Prices are rising, options are limited and interest rates are higher than they’ve been in over 20 years. A targeted U.A.W. strike began at three plants in the Midwest at midnight Thursday, and if it lasts long enough, it could cut the supply of vehicles and push prices even higher.

The Federal Reserve started raising interest rates in March last year to combat inflation, eventually pushing its benchmark rate to the highest level since 2001. That has had an effect on rates for auto loans, which are now about 7.4 percent on average for new cars and 11.2 percent for used cars, according to Edmunds.

“You’re going to get sticker shock in two different ways: the actual sticker price, and the cost of financing that purchase,” said Greg McBride, chief financial analyst for Bankrate, an online service that compares the interest rates of various financial products.

Higher interest rates mean those who can put off buying a new car until next year or later, probably will. High rates were the top factor holding back business for car dealers this quarter, according to a recent survey from Cox Automotive.
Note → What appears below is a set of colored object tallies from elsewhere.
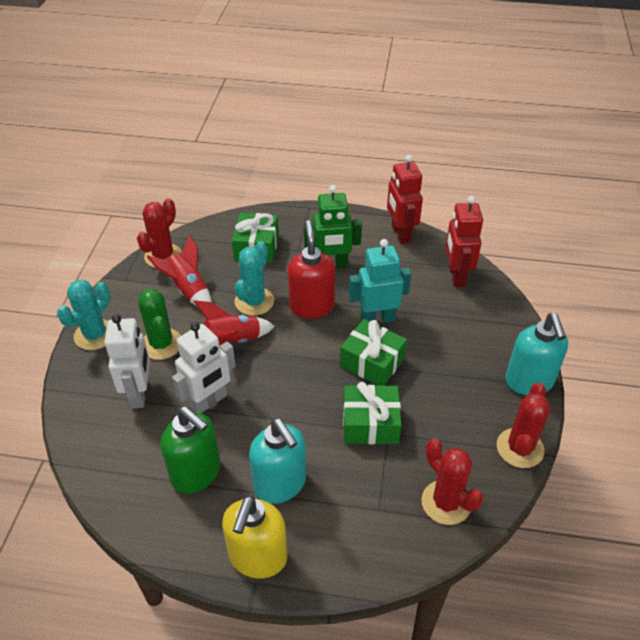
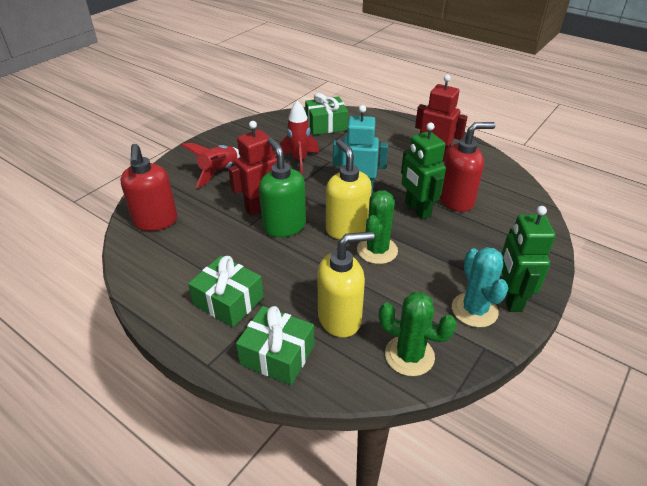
green cactus: [138,289,181,360] = 1 -> [357,191,398,264] [379,292,457,376] = 2
green robot: [304,185,362,268] = 1 -> [401,123,446,219] [502,206,556,312] = 2
red cactus: [137,198,182,268] [421,439,483,525] [497,382,550,468] = 3 -> none = 0
red soap dispenser: [288,220,335,319] = 1 -> [120,144,177,231] [440,122,495,212] = 2
turquoise cactus: [57,280,110,350] [234,241,274,316] = 2 -> [452,247,508,328] = 1
turquoise soap dispenser: [249,418,306,504] [505,313,568,395] = 2 -> none = 0
white robot: [104,314,150,409] [172,322,236,413] = 2 -> none = 0
yellow soap dispenser: [222,495,287,578] = 1 -> [317,231,374,338] [326,139,372,239] = 2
Mark Scarpelli, the owner of Raymond Chevrolet in Antioch, Ill., said few people who buy cars from his dealership pay in cash, and more expensive, larger vehicles are increasing in popularity. Still, some buyers cannot wait.

“Our folks are needing that vehicle to get to their jobs, support their families, pick up their son or daughter from day care,” he said. “While, in some cases cars and trucks may be a novelty or third or fourth vehicle, 99 percent of the vehicles we sell are for necessity.”